-------- Materials provided --------
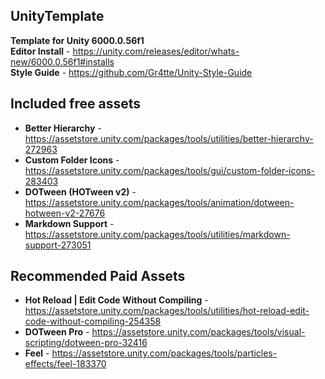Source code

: ## UnityTemplate

**Template for Unity 6000.0.56f1**  
**Editor Install** - https://unity.com/releases/editor/whats-new/6000.0.56f1#installs  
**Style Guide** - https://github.com/Gr4tte/Unity-Style-Guide

## Included free assets
  - **Better Hierarchy** - https://assetstore.unity.com/packages/tools/utilities/better-hierarchy-272963
  - **Custom Folder Icons** - https://assetstore.unity.com/packages/tools/gui/custom-folder-icons-283403
  - **DOTween (HOTween v2)** - https://assetstore.unity.com/packages/tools/animation/dotween-hotween-v2-27676
  - **Markdown Support** - https://assetstore.unity.com/packages/tools/utilities/markdown-support-273051


## Recommended Paid Assets
  - **Hot Reload | Edit Code Without Compiling** - https://assetstore.unity.com/packages/tools/utilities/hot-reload-edit-code-without-compiling-254358
  - **DOTween Pro** - https://assetstore.unity.com/packages/tools/visual-scripting/dotween-pro-32416
  - **Feel** - https://assetstore.unity.com/packages/tools/particles-effects/feel-183370
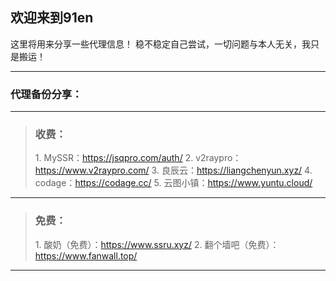## 欢迎来到91en  
这里将用来分享一些代理信息！
稳不稳定自己尝试，一切问题与本人无关，我只是搬运！ 
  
---  

### 代理备份分享：  
---  
> <h3>收费：</h3>  
> 1. MySSR：<a href="https://jsqpro.com/auth/register?aff=1365" target="_blank">https://jsqpro.com/auth/</a>  
> 2. v2raypro：<a href="https://www.v2raypro.com/aff.php?aff=3" target="_blank">https://www.v2raypro.com/</a>  
> 3. 良辰云：<a href="https://liangchenyun.xyz/" target="_blank">https://liangchenyun.xyz/</a>       
> 4. codage：<a href="https://codage.cc/" target="_blank">https://codage.cc/</a>   
> 5. 云图小镇：<a href="https://www.yuntu.cloud/" target="_blank">https://www.yuntu.cloud/</a>    

---
> <h3>免费：</h3>  
> 1. 酸奶（免费）：<a href="https://www.ssru.xyz/" target="_blank">https://www.ssru.xyz/</a>  
> 2. 翻个墙吧（免费）：<a href="https://www.fanwall.top/" target="_blank">https://www.fanwall.top/</a>   

--- 

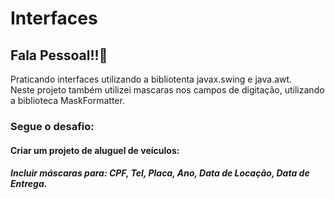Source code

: # Interfaces
## Fala Pessoal!!👋
Praticando interfaces utilizando a bibliotenta javax.swing e java.awt. <br/> Neste projeto também utilizei mascaras nos campos de digitação, utilizando a biblioteca MaskFormatter.

### Segue o desafio:

#### Criar um projeto de aluguel de veículos:
##### Incluir máscaras para: CPF, Tel, Placa, Ano, Data de Locação, Data de Entrega.
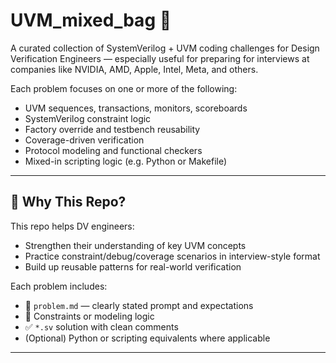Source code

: # UVM_mixed_bag 🧪

A curated collection of SystemVerilog + UVM coding challenges for Design Verification Engineers — especially useful for preparing for interviews at companies like NVIDIA, AMD, Apple, Intel, Meta, and others.

Each problem focuses on one or more of the following:
- UVM sequences, transactions, monitors, scoreboards
- SystemVerilog constraint logic
- Factory override and testbench reusability
- Coverage-driven verification
- Protocol modeling and functional checkers
- Mixed-in scripting logic (e.g. Python or Makefile)

---

## 🧠 Why This Repo?

This repo helps DV engineers:
- Strengthen their understanding of key UVM concepts
- Practice constraint/debug/coverage scenarios in interview-style format
- Build up reusable patterns for real-world verification

Each problem includes:
- 📄 `problem.md` — clearly stated prompt and expectations
- 🧠 Constraints or modeling logic
- ✅ `*.sv` solution with clean comments
- (Optional) Python or scripting equivalents where applicable

---
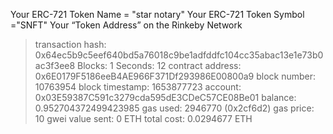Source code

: 
Your ERC-721 Token Name = "star notary"
Your ERC-721 Token Symbol ="SNFT"
Your “Token Address” on the Rinkeby Network
   > transaction hash:    0x64ec5b9c5eef640bd5a76018c9be1adfddfc104cc35abac13e1e73b0ac3f3ee8
   > Blocks: 1            Seconds: 12
   > contract address:    0x6E0179F5186eeB4AE966F371Df293986E00800a9
   > block number:        10763954
   > block timestamp:     1653877723
   > account:             0x03E59387C591c3279cda595dE3CDeC57CE08Be01
   > balance:             0.952704372499423985
   > gas used:            2946770 (0x2cf6d2)
   > gas price:           10 gwei
   > value sent:          0 ETH
   > total cost:          0.0294677 ETH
--------
■ Problem statement: Write out the records once more, exactly as they stand, with no images.

■ The completed task:
Source code

: ## UnityTemplate

**Template for Unity 6000.0.56f1**  
**Editor Install** - https://unity.com/releases/editor/whats-new/6000.0.56f1#installs  
**Style Guide** - https://github.com/Gr4tte/Unity-Style-Guide

## Included free assets
  - **Better Hierarchy** - https://assetstore.unity.com/packages/tools/utilities/better-hierarchy-272963
  - **Custom Folder Icons** - https://assetstore.unity.com/packages/tools/gui/custom-folder-icons-283403
  - **DOTween (HOTween v2)** - https://assetstore.unity.com/packages/tools/animation/dotween-hotween-v2-27676
  - **Markdown Support** - https://assetstore.unity.com/packages/tools/utilities/markdown-support-273051


## Recommended Paid Assets
  - **Hot Reload | Edit Code Without Compiling** - https://assetstore.unity.com/packages/tools/utilities/hot-reload-edit-code-without-compiling-254358
  - **DOTween Pro** - https://assetstore.unity.com/packages/tools/visual-scripting/dotween-pro-32416
  - **Feel** - https://assetstore.unity.com/packages/tools/particles-effects/feel-183370
## 欢迎来到91en  
这里将用来分享一些代理信息！
稳不稳定自己尝试，一切问题与本人无关，我只是搬运！ 
  
---  

### 代理备份分享：  
---  
> <h3>收费：</h3>  
> 1. MySSR：<a href="https://jsqpro.com/auth/register?aff=1365" target="_blank">https://jsqpro.com/auth/</a>  
> 2. v2raypro：<a href="https://www.v2raypro.com/aff.php?aff=3" target="_blank">https://www.v2raypro.com/</a>  
> 3. 良辰云：<a href="https://liangchenyun.xyz/" target="_blank">https://liangchenyun.xyz/</a>       
> 4. codage：<a href="https://codage.cc/" target="_blank">https://codage.cc/</a>   
> 5. 云图小镇：<a href="https://www.yuntu.cloud/" target="_blank">https://www.yuntu.cloud/</a>    

---
> <h3>免费：</h3>  
> 1. 酸奶（免费）：<a href="https://www.ssru.xyz/" target="_blank">https://www.ssru.xyz/</a>  
> 2. 翻个墙吧（免费）：<a href="https://www.fanwall.top/" target="_blank">https://www.fanwall.top/</a>   

--- 

Source code

: # Interfaces
## Fala Pessoal!!👋
Praticando interfaces utilizando a bibliotenta javax.swing e java.awt. <br/> Neste projeto também utilizei mascaras nos campos de digitação, utilizando a biblioteca MaskFormatter.

### Segue o desafio:

#### Criar um projeto de aluguel de veículos:
##### Incluir máscaras para: CPF, Tel, Placa, Ano, Data de Locação, Data de Entrega.
Source code

: # UVM_mixed_bag 🧪

A curated collection of SystemVerilog + UVM coding challenges for Design Verification Engineers — especially useful for preparing for interviews at companies like NVIDIA, AMD, Apple, Intel, Meta, and others.

Each problem focuses on one or more of the following:
- UVM sequences, transactions, monitors, scoreboards
- SystemVerilog constraint logic
- Factory override and testbench reusability
- Coverage-driven verification
- Protocol modeling and functional checkers
- Mixed-in scripting logic (e.g. Python or Makefile)

---

## 🧠 Why This Repo?

This repo helps DV engineers:
- Strengthen their understanding of key UVM concepts
- Practice constraint/debug/coverage scenarios in interview-style format
- Build up reusable patterns for real-world verification

Each problem includes:
- 📄 `problem.md` — clearly stated prompt and expectations
- 🧠 Constraints or modeling logic
- ✅ `*.sv` solution with clean comments
- (Optional) Python or scripting equivalents where applicable

---
Source code

: 
Your ERC-721 Token Name = "star notary"
Your ERC-721 Token Symbol ="SNFT"
Your “Token Address” on the Rinkeby Network
   > transaction hash:    0x64ec5b9c5eef640bd5a76018c9be1adfddfc104cc35abac13e1e73b0ac3f3ee8
   > Blocks: 1            Seconds: 12
   > contract address:    0x6E0179F5186eeB4AE966F371Df293986E00800a9
   > block number:        10763954
   > block timestamp:     1653877723
   > account:             0x03E59387C591c3279cda595dE3CDeC57CE08Be01
   > balance:             0.952704372499423985
   > gas used:            2946770 (0x2cf6d2)
   > gas price:           10 gwei
   > value sent:          0 ETH
   > total cost:          0.0294677 ETH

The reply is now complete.